Set every record down again exactly. Do not carry over the pictures.

++++++++++

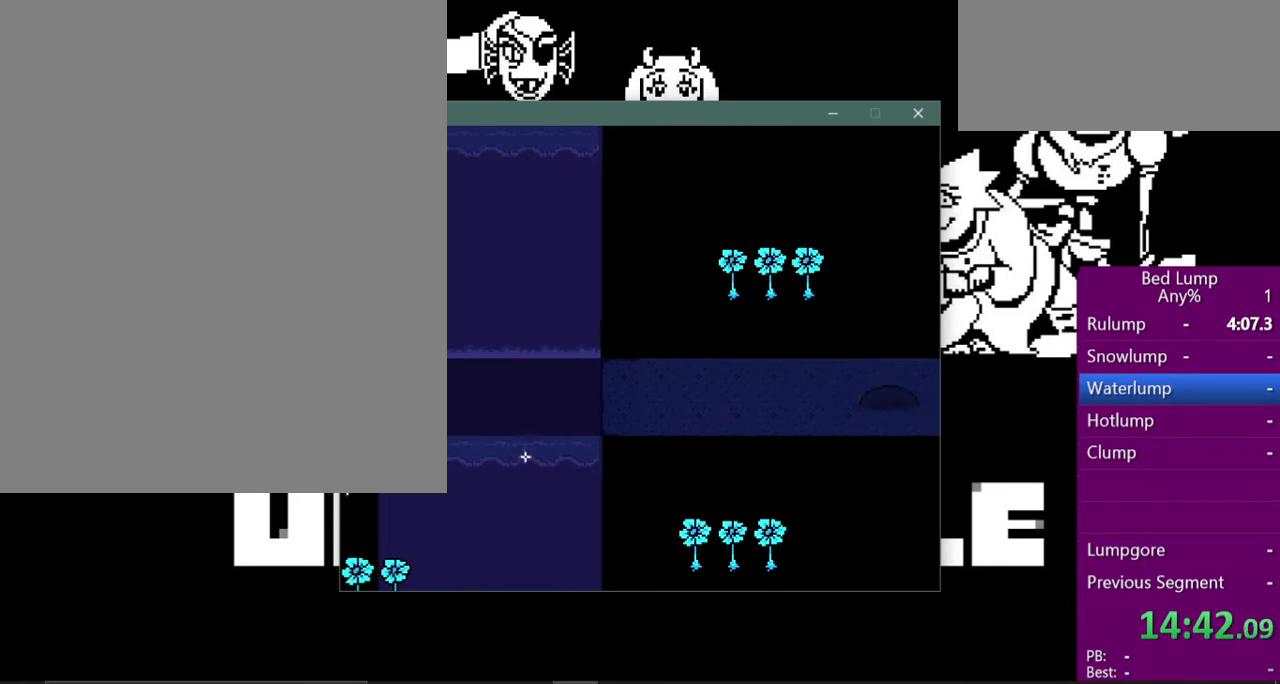
{"keys": ["right", "x"], "events": []}
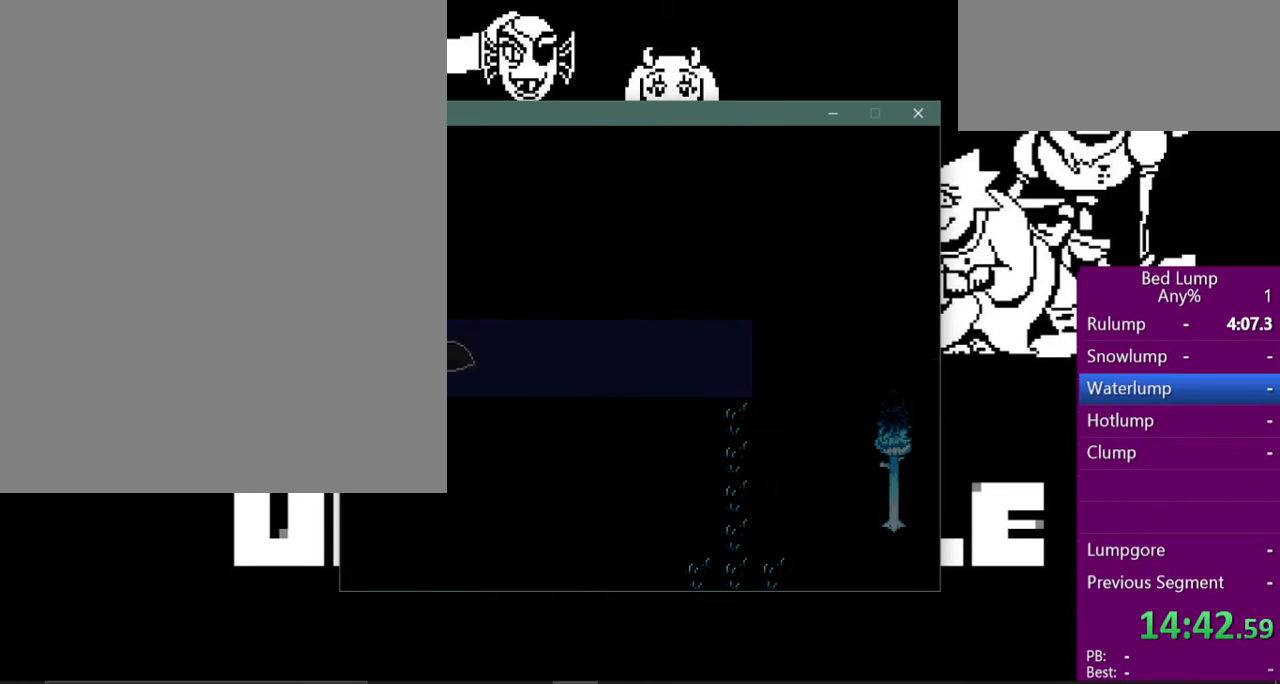
{"keys": ["right", "x"], "events": []}
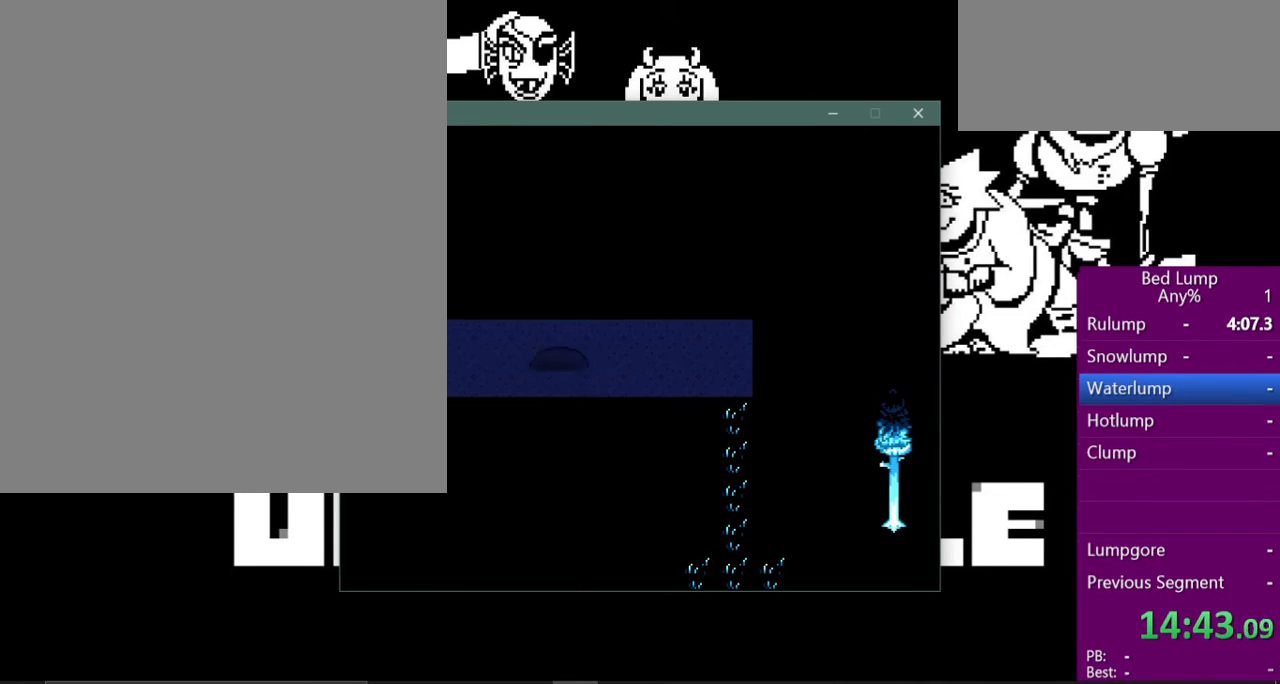
{"keys": ["right", "x"], "events": []}
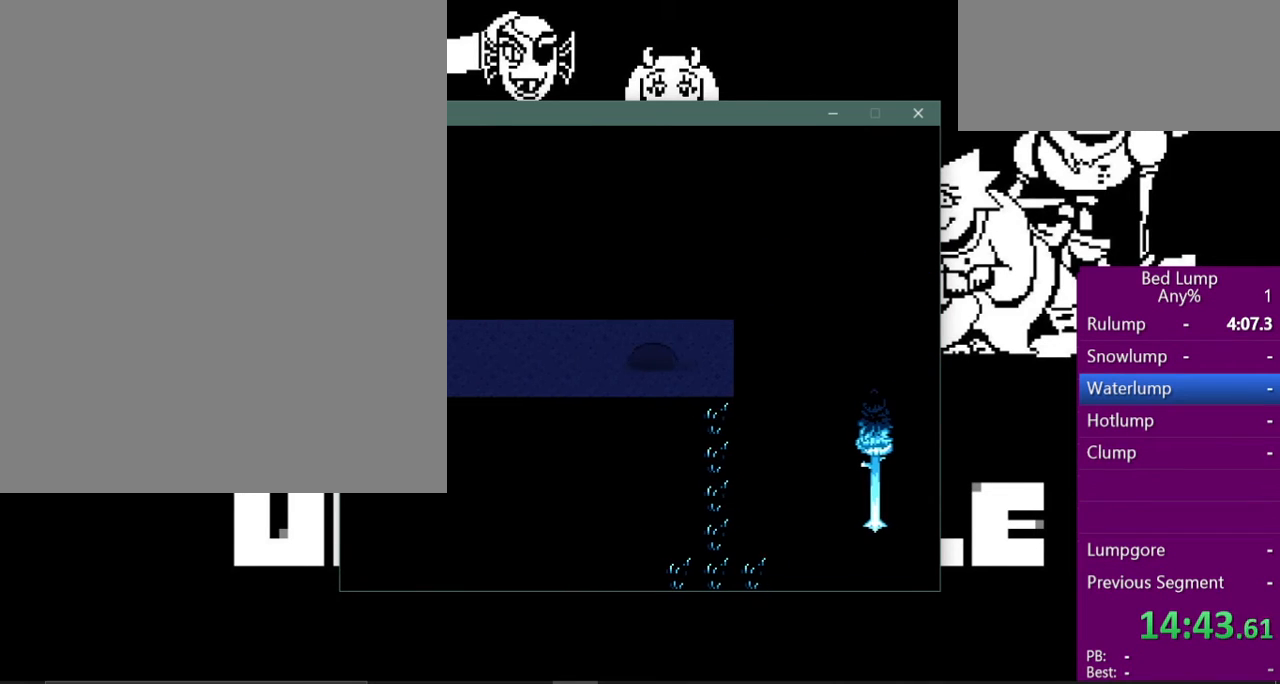
{"keys": ["down", "right", "x"], "events": [[67, "down", "down"]]}
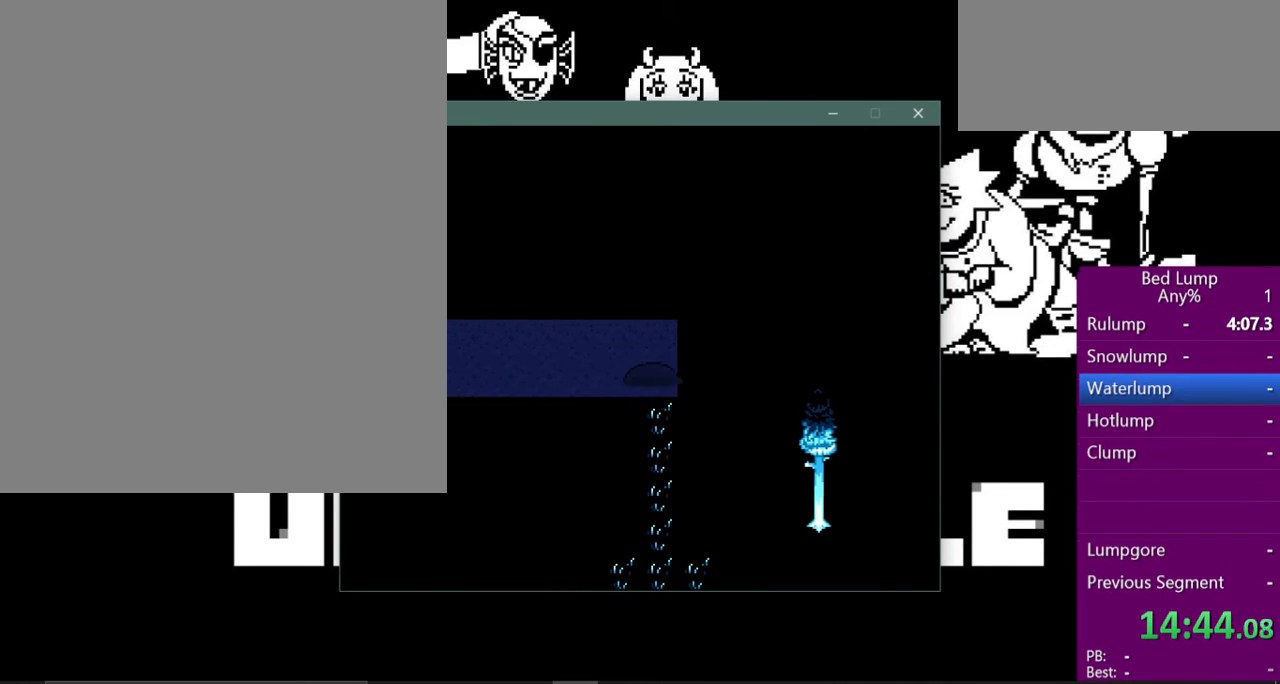
{"keys": ["down", "right", "x"], "events": []}
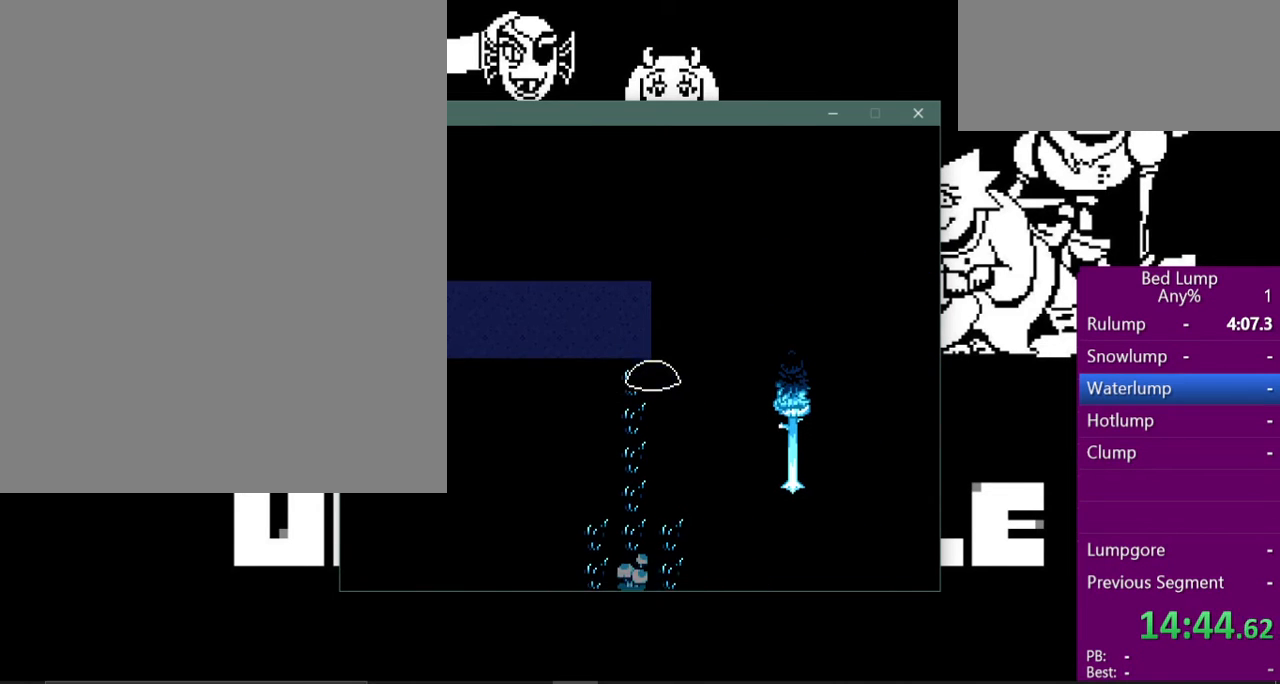
{"keys": ["down", "x"], "events": [[100, "down", "up"], [233, "down", "down"], [233, "right", "up"]]}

++++++++++

» RESULT OF THE EXERCISE:
{"keys": ["right", "x"], "events": []}
{"keys": ["right", "x"], "events": []}
{"keys": ["right", "x"], "events": []}
{"keys": ["down", "right", "x"], "events": [[67, "down", "down"]]}
{"keys": ["down", "right", "x"], "events": []}
{"keys": ["down", "x"], "events": [[100, "down", "up"], [233, "down", "down"], [233, "right", "up"]]}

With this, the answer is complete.